Unlike normal credit cards, the APR or interest for student credit cards is higher. Companies follow this strategy since it helps lower their risk of bankruptcy due to unpaid bills. The credit limit for these cards is also lower, ranging between 250-800 dollars. The lower spending limit works well on both parties since it not only helps reduce risks for the company, but also protects the student from acquiring a bad credit rating. Thus, a lower spending limit in fact helps students establish good credit-which is something they would thank for in the long run.

If you are a student who plans to make a big purchase, such as a laptop, you can then rely on using a student credit card. You will need good credit when purchasing an expensive item, or even applying for a loan in the future. You can then use credit cards as a way to establish good credit rating, since we all know that those who have a positive credit rating are the ones granted with bigger loans and other large purchases.

Aside from being a stepping stone towards building a good credit rating, student credit cards also provide its holders with the opportunity to develop a sense of responsibility. Just like other typical credit cards, student credit cards can impose certain dangers as well. Students who use credit cards are exposed to overspending tendencies, not withstanding the fact that they may have less then enough money to pay for the bill. The spending limit gives its user the adequate space to work on a budget, and once the student gets to master using his or her credit card and its monthly bill, the more secure their credit rating becomes in the future, not to mention lesser problems when it comes to money management. Also, the co-signer’s credit rating can also be affected once the company turns to them to pay the bill, and this is something students should protect as well.

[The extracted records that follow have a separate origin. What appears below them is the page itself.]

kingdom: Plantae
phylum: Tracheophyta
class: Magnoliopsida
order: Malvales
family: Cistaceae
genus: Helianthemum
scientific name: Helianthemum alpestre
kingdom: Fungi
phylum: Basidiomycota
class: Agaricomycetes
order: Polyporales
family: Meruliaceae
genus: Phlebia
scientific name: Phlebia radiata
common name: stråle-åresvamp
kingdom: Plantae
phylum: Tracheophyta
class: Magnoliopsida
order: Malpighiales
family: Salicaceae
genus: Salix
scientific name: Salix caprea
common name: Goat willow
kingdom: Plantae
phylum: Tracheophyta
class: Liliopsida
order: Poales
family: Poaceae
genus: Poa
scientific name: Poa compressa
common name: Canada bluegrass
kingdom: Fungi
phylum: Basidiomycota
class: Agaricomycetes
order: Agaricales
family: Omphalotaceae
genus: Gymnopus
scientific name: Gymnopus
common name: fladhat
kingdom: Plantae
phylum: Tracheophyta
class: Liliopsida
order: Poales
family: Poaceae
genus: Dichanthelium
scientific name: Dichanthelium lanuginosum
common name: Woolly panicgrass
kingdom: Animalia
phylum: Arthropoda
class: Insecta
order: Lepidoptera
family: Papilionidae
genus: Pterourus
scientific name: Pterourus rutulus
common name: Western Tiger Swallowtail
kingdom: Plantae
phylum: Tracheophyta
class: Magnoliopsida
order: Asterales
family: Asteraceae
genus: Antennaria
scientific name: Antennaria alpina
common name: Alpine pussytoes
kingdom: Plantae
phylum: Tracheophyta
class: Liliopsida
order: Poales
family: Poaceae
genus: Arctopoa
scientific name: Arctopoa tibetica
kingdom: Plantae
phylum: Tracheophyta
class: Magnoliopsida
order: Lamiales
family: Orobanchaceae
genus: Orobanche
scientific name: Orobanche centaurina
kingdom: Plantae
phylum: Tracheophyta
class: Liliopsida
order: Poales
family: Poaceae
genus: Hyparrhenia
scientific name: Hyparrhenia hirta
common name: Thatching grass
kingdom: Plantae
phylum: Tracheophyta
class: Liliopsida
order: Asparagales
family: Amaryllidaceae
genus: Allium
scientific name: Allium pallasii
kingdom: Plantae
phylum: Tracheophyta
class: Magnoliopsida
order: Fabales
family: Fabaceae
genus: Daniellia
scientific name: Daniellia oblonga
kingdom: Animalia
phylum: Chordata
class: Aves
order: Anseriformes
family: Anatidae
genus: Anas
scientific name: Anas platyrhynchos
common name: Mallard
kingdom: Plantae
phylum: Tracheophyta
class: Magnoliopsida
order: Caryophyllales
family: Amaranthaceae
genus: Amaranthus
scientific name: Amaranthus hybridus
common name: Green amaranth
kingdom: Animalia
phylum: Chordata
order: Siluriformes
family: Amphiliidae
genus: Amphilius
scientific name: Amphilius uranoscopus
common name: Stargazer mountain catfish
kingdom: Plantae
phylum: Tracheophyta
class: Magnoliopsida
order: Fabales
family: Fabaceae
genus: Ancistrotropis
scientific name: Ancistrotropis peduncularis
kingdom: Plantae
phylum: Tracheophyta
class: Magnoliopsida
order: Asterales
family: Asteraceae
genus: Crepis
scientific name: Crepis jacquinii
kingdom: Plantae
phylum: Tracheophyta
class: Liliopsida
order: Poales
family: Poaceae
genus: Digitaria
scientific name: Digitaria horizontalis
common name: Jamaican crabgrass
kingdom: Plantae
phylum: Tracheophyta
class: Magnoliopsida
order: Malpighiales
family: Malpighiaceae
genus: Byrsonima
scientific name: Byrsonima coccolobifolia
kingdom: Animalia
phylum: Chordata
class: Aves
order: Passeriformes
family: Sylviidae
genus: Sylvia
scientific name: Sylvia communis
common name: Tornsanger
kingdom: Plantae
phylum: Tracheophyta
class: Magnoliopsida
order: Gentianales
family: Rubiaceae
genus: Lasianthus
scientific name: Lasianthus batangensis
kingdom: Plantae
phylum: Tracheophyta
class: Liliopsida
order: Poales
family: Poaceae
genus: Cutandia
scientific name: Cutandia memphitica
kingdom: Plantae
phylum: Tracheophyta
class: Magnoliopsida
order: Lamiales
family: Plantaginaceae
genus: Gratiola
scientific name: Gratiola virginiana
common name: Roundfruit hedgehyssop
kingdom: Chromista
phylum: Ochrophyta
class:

To sum it up, students would greatly benefit from credit cards, both in terms of managing their finances and developing responsibility. So, if you are a parent who has a child studying either in high school or college, then why not check outstudent credit cards? It’s a great thing that your child builds a keen sense of money management at a young age, not to mention establish a good credit rating.

1 comments:

  1. if you're excited to get a student credit card it is crucial that you pick a more suitable credit card company with great offers, You need to consider the rate of interest, the credit limit, the benefits and rewards you can get from them. Weighing their offers could be better so you can come up with a good decision on which credit card you wanna have.